## TASK
Reproduce the lines below, starting with the line that contains "19: (1199, 560)" and continuing through the last line, both included. Leave the pictures out of your answer.

Start of AVAILABLE DATA

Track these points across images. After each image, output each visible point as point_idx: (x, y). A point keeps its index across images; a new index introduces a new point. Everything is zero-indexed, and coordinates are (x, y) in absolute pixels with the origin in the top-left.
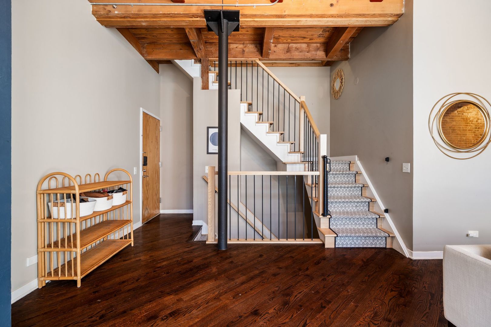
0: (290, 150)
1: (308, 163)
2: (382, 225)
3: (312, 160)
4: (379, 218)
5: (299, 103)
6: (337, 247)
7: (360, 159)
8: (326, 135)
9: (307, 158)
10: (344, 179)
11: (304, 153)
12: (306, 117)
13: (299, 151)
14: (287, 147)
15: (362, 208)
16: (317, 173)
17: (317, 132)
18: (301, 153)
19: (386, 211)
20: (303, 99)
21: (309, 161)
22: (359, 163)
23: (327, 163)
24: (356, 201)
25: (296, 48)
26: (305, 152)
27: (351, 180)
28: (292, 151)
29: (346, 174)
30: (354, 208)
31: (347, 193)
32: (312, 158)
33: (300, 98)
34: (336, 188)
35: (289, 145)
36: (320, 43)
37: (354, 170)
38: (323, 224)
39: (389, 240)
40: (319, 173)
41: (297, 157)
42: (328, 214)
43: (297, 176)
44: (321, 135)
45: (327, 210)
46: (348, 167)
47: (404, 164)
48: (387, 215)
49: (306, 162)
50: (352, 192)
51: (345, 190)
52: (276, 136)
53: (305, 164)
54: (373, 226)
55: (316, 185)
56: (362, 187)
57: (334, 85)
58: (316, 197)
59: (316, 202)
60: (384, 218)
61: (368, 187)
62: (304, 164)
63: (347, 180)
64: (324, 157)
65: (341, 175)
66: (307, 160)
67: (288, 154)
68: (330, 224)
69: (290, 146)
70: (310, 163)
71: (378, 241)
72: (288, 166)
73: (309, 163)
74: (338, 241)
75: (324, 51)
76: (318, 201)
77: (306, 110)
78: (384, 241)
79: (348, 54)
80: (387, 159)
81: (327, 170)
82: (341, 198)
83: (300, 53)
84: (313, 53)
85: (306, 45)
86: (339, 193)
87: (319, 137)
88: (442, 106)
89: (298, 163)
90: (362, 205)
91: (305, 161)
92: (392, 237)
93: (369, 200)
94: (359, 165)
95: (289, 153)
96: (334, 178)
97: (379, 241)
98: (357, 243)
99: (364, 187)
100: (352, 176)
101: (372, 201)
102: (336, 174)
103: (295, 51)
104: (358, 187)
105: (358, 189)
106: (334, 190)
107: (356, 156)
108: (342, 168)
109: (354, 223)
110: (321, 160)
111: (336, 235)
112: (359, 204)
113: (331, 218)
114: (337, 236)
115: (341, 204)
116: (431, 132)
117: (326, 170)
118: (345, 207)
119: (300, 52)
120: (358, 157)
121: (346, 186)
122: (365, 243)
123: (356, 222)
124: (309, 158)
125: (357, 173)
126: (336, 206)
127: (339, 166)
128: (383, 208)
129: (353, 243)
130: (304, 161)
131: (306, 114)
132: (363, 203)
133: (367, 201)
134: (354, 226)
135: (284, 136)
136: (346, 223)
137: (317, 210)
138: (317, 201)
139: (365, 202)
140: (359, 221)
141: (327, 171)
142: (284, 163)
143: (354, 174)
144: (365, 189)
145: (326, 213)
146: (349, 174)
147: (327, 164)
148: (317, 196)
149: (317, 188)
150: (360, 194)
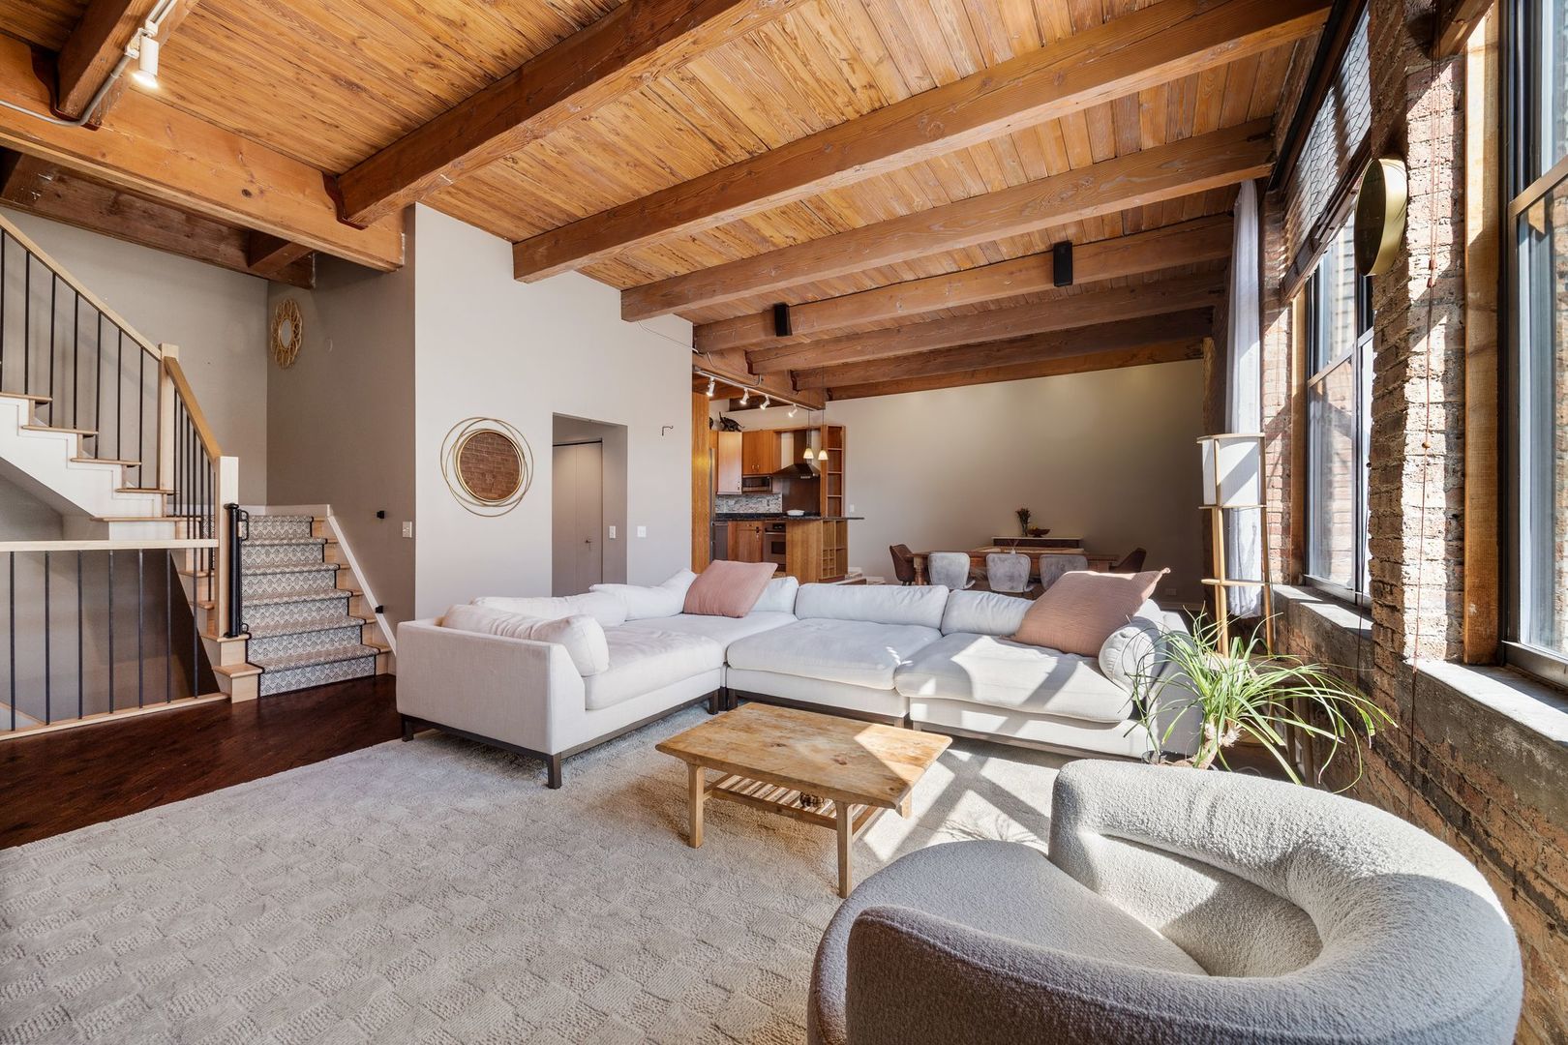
0: (124, 483)
1: (188, 521)
2: (371, 639)
3: (198, 513)
4: (365, 623)
5: (159, 361)
6: (265, 697)
7: (336, 514)
8: (237, 458)
9: (185, 507)
10: (295, 555)
11: (175, 494)
12: (181, 404)
13: (158, 488)
14: (110, 474)
15: (332, 611)
16: (212, 543)
17: (213, 447)
18: (163, 494)
19: (380, 610)
20: (171, 351)
21: (191, 513)
22: (332, 521)
23: (238, 521)
24: (318, 598)
25: (144, 212)
26: (178, 492)
27: (311, 558)
28: (129, 485)
29: (298, 545)
30: (314, 614)
31: (299, 584)
32: (198, 507)
33: (160, 348)
34: (269, 577)
35: (118, 469)
36: (230, 228)
37: (320, 535)
38: (229, 655)
39: (380, 660)
40: (219, 542)
41: (150, 504)
42: (240, 632)
43: (145, 551)
44: (222, 458)
45: (239, 624)
46: (308, 530)
47: (405, 524)
48: (381, 618)
49: (181, 516)
50: (311, 582)
51: (293, 579)
52: (66, 442)
53: (176, 522)
54: (353, 642)
55: (210, 572)
56: (335, 571)
57: (276, 330)
58: (210, 600)
59: (209, 610)
60: (375, 623)
61: (349, 569)
62: (173, 523)
63: (303, 558)
64: (230, 508)
65: (287, 547)
66: (185, 513)
67: (115, 494)
68: (249, 653)
69: (123, 473)
70: (194, 521)
71: (359, 666)
72: (112, 527)
73: (191, 519)
74: (267, 683)
75: (243, 251)
76: (216, 606)
77: (180, 386)
78: (372, 665)
79: (310, 275)
80: (381, 515)
81: (240, 535)
82: (281, 596)
83: (160, 230)
84: (207, 242)
85: (184, 217)
86: (279, 585)
87: (217, 460)
88: (461, 435)
89: (152, 519)
90: (331, 606)
91: (178, 513)
92: (387, 653)
93: (348, 594)
94: (334, 526)
95: (118, 491)
96: (268, 554)
97: (362, 666)
98: (313, 678)
99: (341, 570)
100: (316, 549)
101: (355, 595)
102: (272, 546)
103: (144, 221)
104: (327, 570)
105: (327, 576)
106: (265, 581)
107: (328, 506)
108: (290, 531)
109: (309, 643)
110: (223, 514)
111: (260, 671)
112: (326, 603)
113: (250, 638)
114: (264, 672)
115: (282, 609)
116: (445, 476)
117: (235, 536)
118: (292, 613)
119: (161, 227)
120: (332, 507)
121: (297, 570)
122: (332, 675)
123: (314, 639)
124: (191, 507)
125: (326, 543)
126: (267, 615)
127: (282, 528)
128: (374, 604)
129: (303, 680)
130: (175, 516)
131: (181, 396)
132: (335, 602)
133: (343, 595)
134: (309, 649)
135: (97, 442)
136: (290, 646)
137: (211, 628)
138: (213, 608)
139: (340, 598)
140: (323, 637)
141: (238, 538)
142: (101, 520)
143: (319, 544)
144: (345, 575)
145: (235, 629)
146: (307, 545)
147: (240, 523)
148: (213, 598)
149: (213, 579)
150: (332, 584)
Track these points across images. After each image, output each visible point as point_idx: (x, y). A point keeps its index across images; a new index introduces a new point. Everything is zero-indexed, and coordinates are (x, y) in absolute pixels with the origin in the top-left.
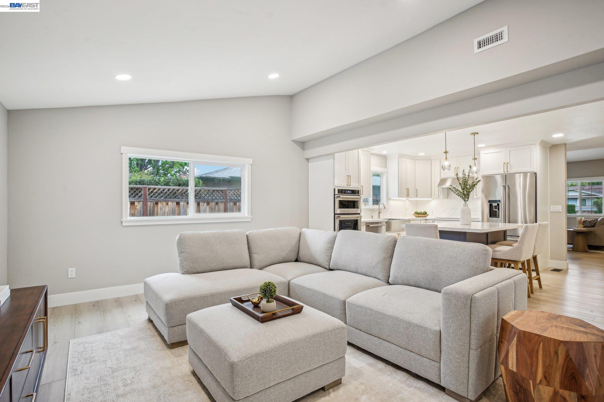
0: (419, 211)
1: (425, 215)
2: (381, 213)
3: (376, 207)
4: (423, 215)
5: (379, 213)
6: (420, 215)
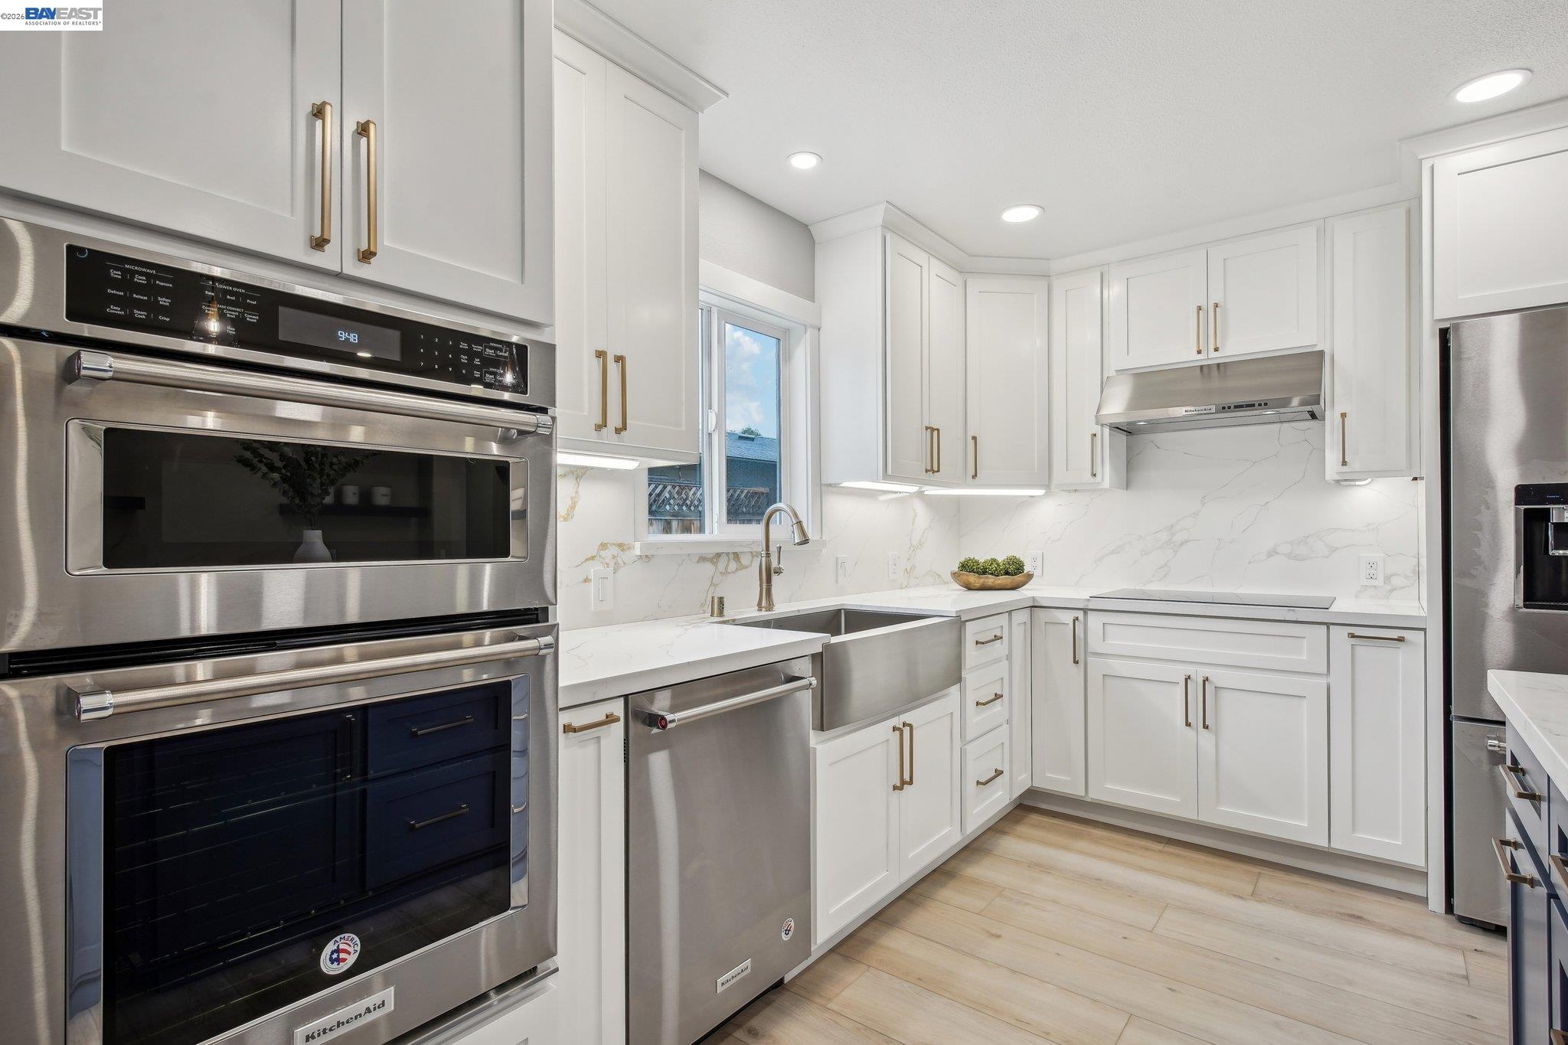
0: (982, 557)
1: (1018, 578)
2: (778, 572)
3: (750, 533)
4: (1004, 580)
5: (768, 574)
6: (990, 580)
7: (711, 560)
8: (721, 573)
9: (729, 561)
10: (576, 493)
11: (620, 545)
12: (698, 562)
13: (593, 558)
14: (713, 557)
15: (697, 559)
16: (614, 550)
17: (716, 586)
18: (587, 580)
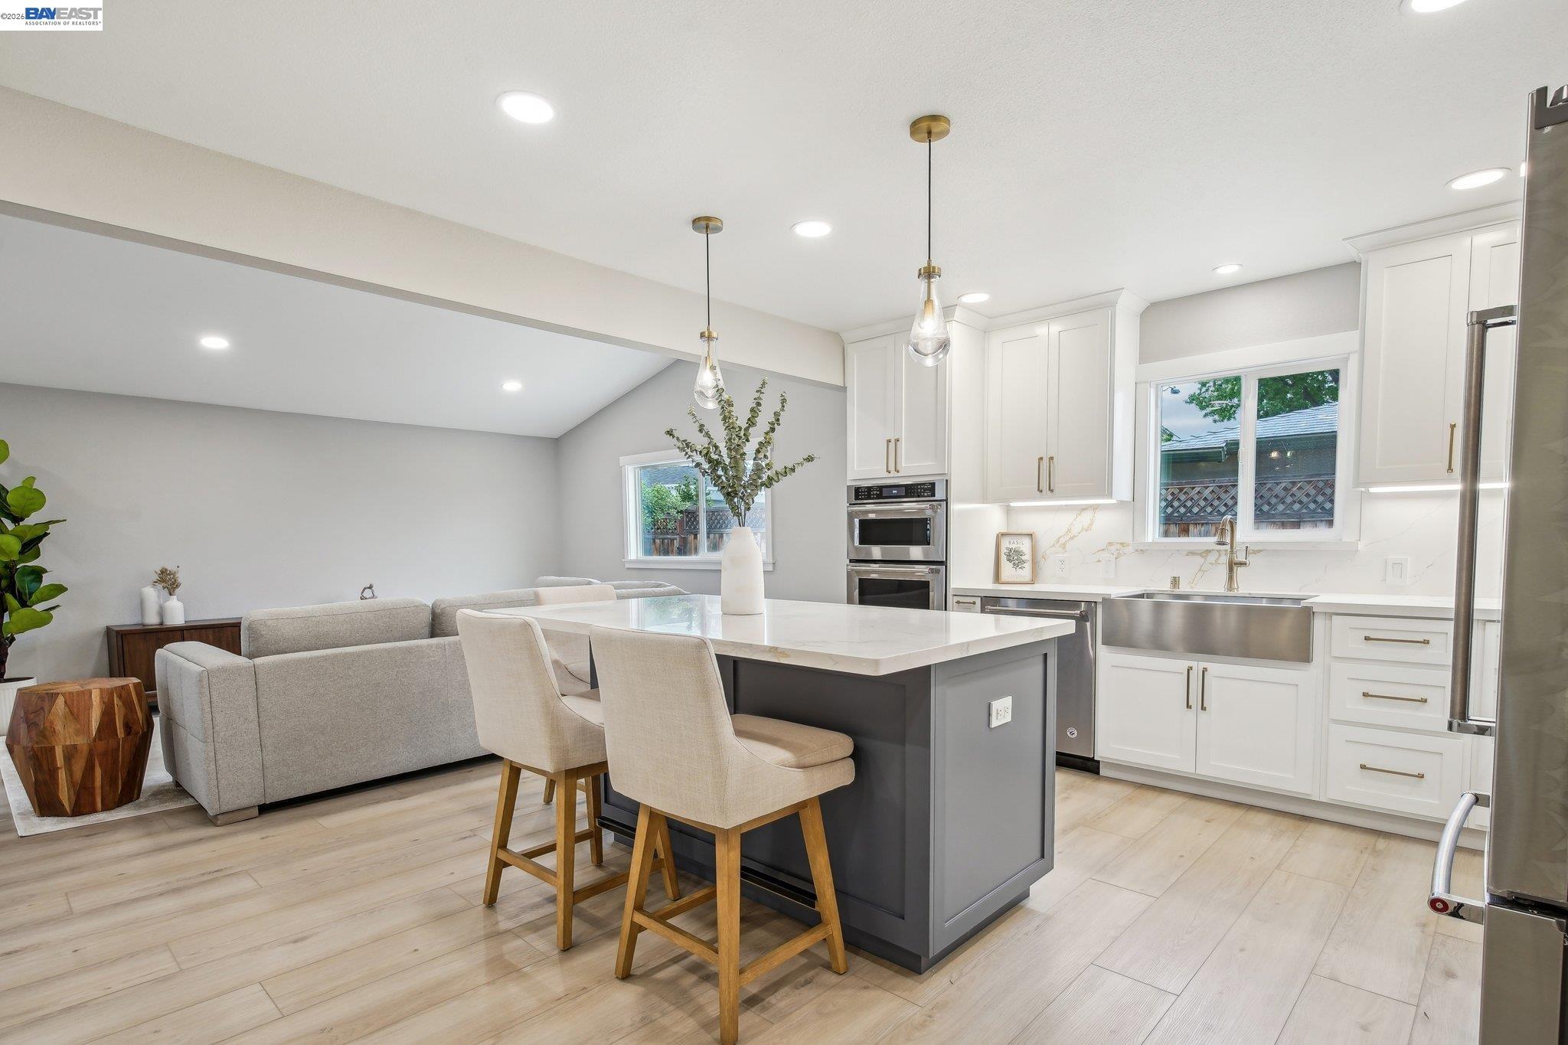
5: (1231, 566)
7: (1200, 554)
10: (1093, 517)
11: (1121, 543)
12: (1187, 555)
13: (1103, 550)
16: (1119, 546)
17: (1204, 571)
18: (1099, 561)
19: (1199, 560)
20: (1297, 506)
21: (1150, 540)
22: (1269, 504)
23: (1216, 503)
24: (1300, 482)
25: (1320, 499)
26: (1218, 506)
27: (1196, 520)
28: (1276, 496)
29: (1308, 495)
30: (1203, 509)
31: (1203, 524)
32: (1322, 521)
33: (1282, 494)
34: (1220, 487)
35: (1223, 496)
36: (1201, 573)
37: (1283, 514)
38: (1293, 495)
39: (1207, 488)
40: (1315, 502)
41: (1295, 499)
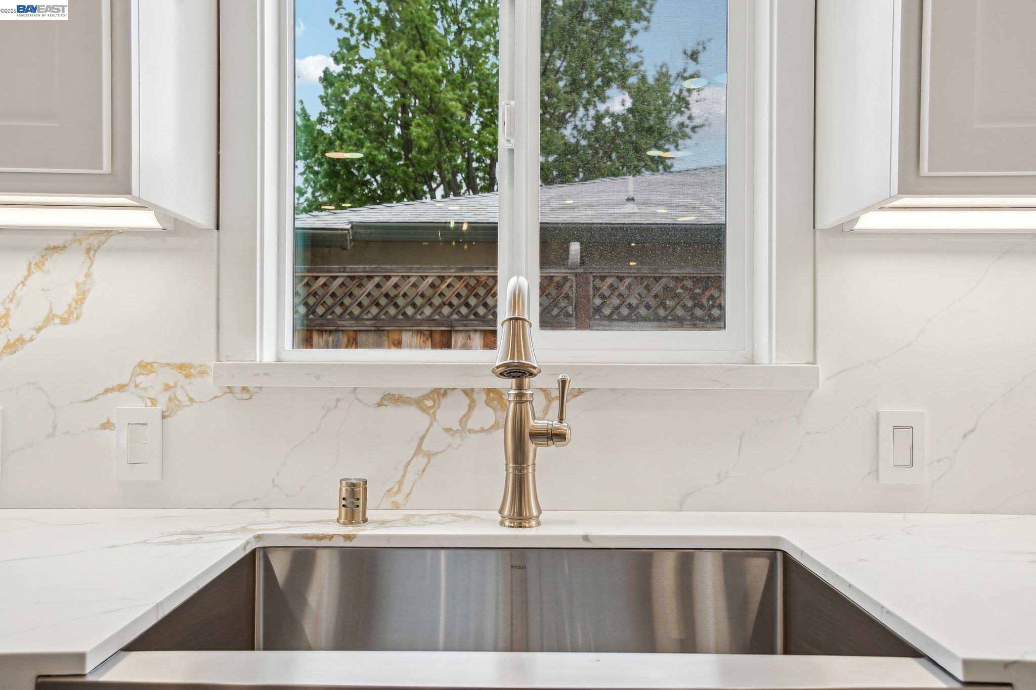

End of AVAILABLE DATA

## RESPONSE FOR THIS EXERCISE
19: (1199, 560)
20: (1297, 506)
21: (1150, 540)
22: (1269, 504)
23: (1216, 503)
24: (1300, 482)
25: (1320, 499)
26: (1218, 506)
27: (1196, 520)
28: (1276, 496)
29: (1308, 495)
30: (1203, 509)
31: (1203, 524)
32: (1322, 521)
33: (1282, 494)
34: (1220, 487)
35: (1223, 496)
36: (1201, 573)
37: (1283, 514)
38: (1293, 495)
39: (1207, 488)
40: (1315, 502)
41: (1295, 499)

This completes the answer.